Document passage:
500 Years Klagenfurt
Anniversary Year 2018: 500 years Klagenfurt
The fire that burnt the small and insignificant city of Klagenfurt down to its foundation about 500 years ago, in 1514, proved to be extremely good after all: the city's owner, the Archduke of Carinthia, Emperor Maximilian I, saved himself the cost of its reconstruction by giving the place to the Carinthian estates in 1518. From that time on Klagenfurt had the status of an estate city and was, furthermore, appointed Carinthia's new capital. The Carinthian estates splashed out: in rebuilding Klagenfurt, they succeeded in creating the only ideal Renaissance city within the borders of today's Austria.
The idea of creating an ideal city was widespread amongst urban planners of the 16th century. It has been linked to the theories of architecture ever since antiquity, and became even more popular during the Renaissance, when architects such as Alberti or Filarete wrote tracts about the aesthetic and utopian programs of ideal cities. A strict symmetrical concept was typical for all designs of an ideal city. Everything organically grown was to be avoided, the utopians tried to achieve an overall solution. Only a few ideal cities were realized, with Klagenfurt one of the rare examples.
From 1527 on, inspired by Upper Italian fortification engineering and planned by Domenic dell'Allio (de Lalio), a master builder from Lugano, Klagenfurt re-emerged as a city, designed on the drawing board. First, the Lendkanal channel was dug, which connected the city with Lake Wörthersee. The water of this channel was used to supply the town moat, which was built next - 7 m deep and up to 34-38 m wide. The material gained by digging the town moat was used as a backfill to the city wall which consisted of a 15 m high dry-stone wall.
The city fortification had the shape of a regular rhombus with a side length of about 700 m. In the middle of the 16th Century the four corners of the city walls were fortified with bastions. Similar bastion-like towers were added to the middle of the four sides as city gates, which were crowned with coats of arms and figures. Wooden bridges across the city moat led to the city gates whose names continue to live in today's inner city ring road: St.-Veiter-Ring, Völkermarkter Ring, Viktringer Ring and Villacher Ring.

Dataset entries:
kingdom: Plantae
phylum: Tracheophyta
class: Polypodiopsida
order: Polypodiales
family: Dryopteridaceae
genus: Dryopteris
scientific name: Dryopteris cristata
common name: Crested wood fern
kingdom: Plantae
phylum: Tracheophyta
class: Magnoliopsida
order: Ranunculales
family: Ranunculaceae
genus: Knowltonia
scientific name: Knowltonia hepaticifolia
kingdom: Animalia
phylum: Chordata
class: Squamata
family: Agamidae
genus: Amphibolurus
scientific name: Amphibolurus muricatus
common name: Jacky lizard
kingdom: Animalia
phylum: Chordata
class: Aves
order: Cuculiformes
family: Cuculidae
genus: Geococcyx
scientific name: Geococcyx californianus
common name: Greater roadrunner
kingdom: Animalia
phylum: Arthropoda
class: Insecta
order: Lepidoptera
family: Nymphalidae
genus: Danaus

Your goal:
Proceed with the text on Klagenfurt's 500 years as a city, starting right after its final sentence. The dataset entries were taken from a separate source.

Answer for the task:
The result of considerable time and effort, the fortification of the city was finally completed in 1591. A little bit earlier, in the 1570ies, major construction work also started within the city walls. The three key projects of the Carinthian estates were the Landhaus, a building for the political representatives of the Carinthian estates, the public hospital (Bürgerspital) and the Collegium sapientiae et pietatis, a humanistic educational institution. Churches were built, for example the by-then protestant Trinity Church (today's catholic cathedral St. Peter and Paul), and after 1600, during the time of the counterreformation, monasteries were founded.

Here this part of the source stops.